At the authors’ center, EUS-FNA and integrated PET/CT are incorporated as the standard in the initial staging of all patients with esophageal cancer. We initially use a dedicated CT scan of the chest and abdomen because of its better anatomic definition to evaluate the extent of local invasion and screen for distant metastases. If none are found, PET/CT is used for further evaluation. If distant metastases are suggested by these imaging modalities, tissue confirmation is obtained. Only in cases in which no distant disease is suspected and curative resection remains a treatment option do we pursue EUS-FNA. Laparoscopy and thoracoscopy are reserved for situations in which the findings from history, physical examination, EUS-FNA, or PET/CT are equivocal and evidence of M1b disease would alter the planned treatment. Laparoscopy for staging is also performed at the time of placement of a laparoscopic feeding jejunostomy if one is required before esophagectomy. In the PET/CT era, we have not yet found a sufficient diagnostic or prognostic benefit for the patient to support the routine addition of laparoscopy in the staging of esophageal cancer.

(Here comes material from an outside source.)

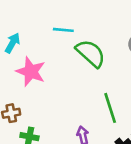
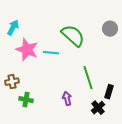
cyan line: (63, 30) -> (51, 53), moved

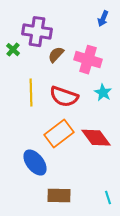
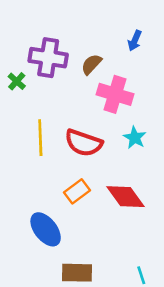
brown semicircle: (56, 55) -> (91, 64), moved
orange rectangle: (59, 134) -> (77, 191), size x0.7

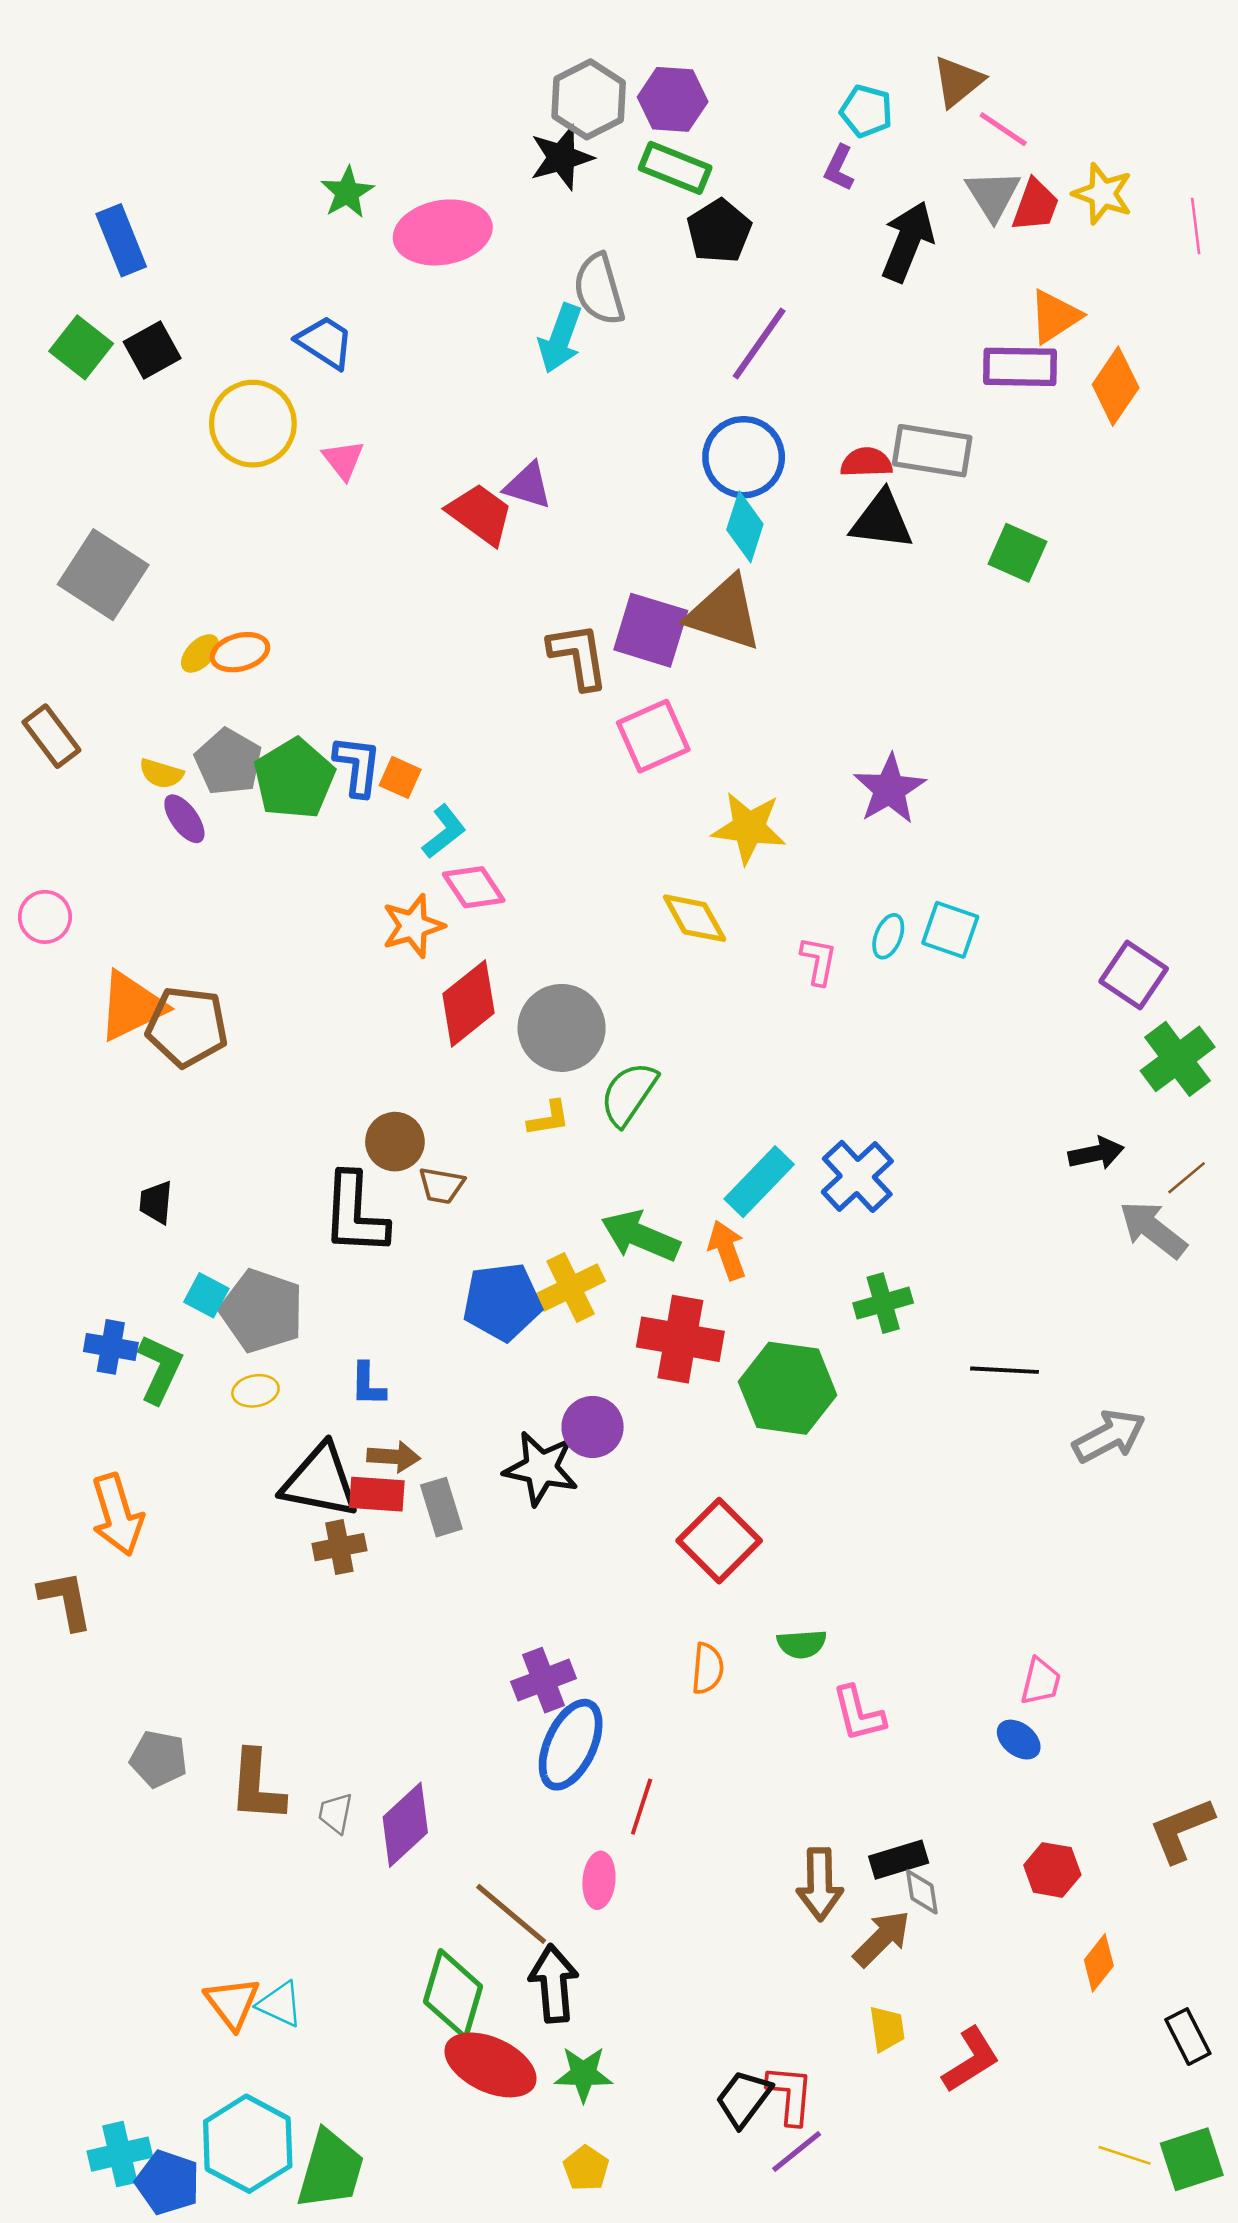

At the authors’ center, patients with biopsy-proven submucosally invasive cancer of the esophagus or gastroesophageal junction routinely undergo the following staging work-up: CT of the chest and abdomen, integrated PET/CT scan and EUS-FNA, and other testing targeted to specific findings elicited on the history and physical examination. We do not perform routine staging laparoscopy or thoracoscopy and reserve these modalities for specific situations in which the testing results are equivocal and different findings would alter the treatment options. Localized early stage esophageal cancer is treated with esophagectomy alone, whereas locally advanced resectable disease is treated by neoadjuvant chemoradiation followed by surgery. Following chemoradiation, repeat CT is performed to identify interval development of unresectable disease. Among our oncology providers, the use of PET/CT to detect the interval development of distant disease is currently physician dependent. At present, the use of PET/CT to assess treatment response and influence subsequent therapy is investigational.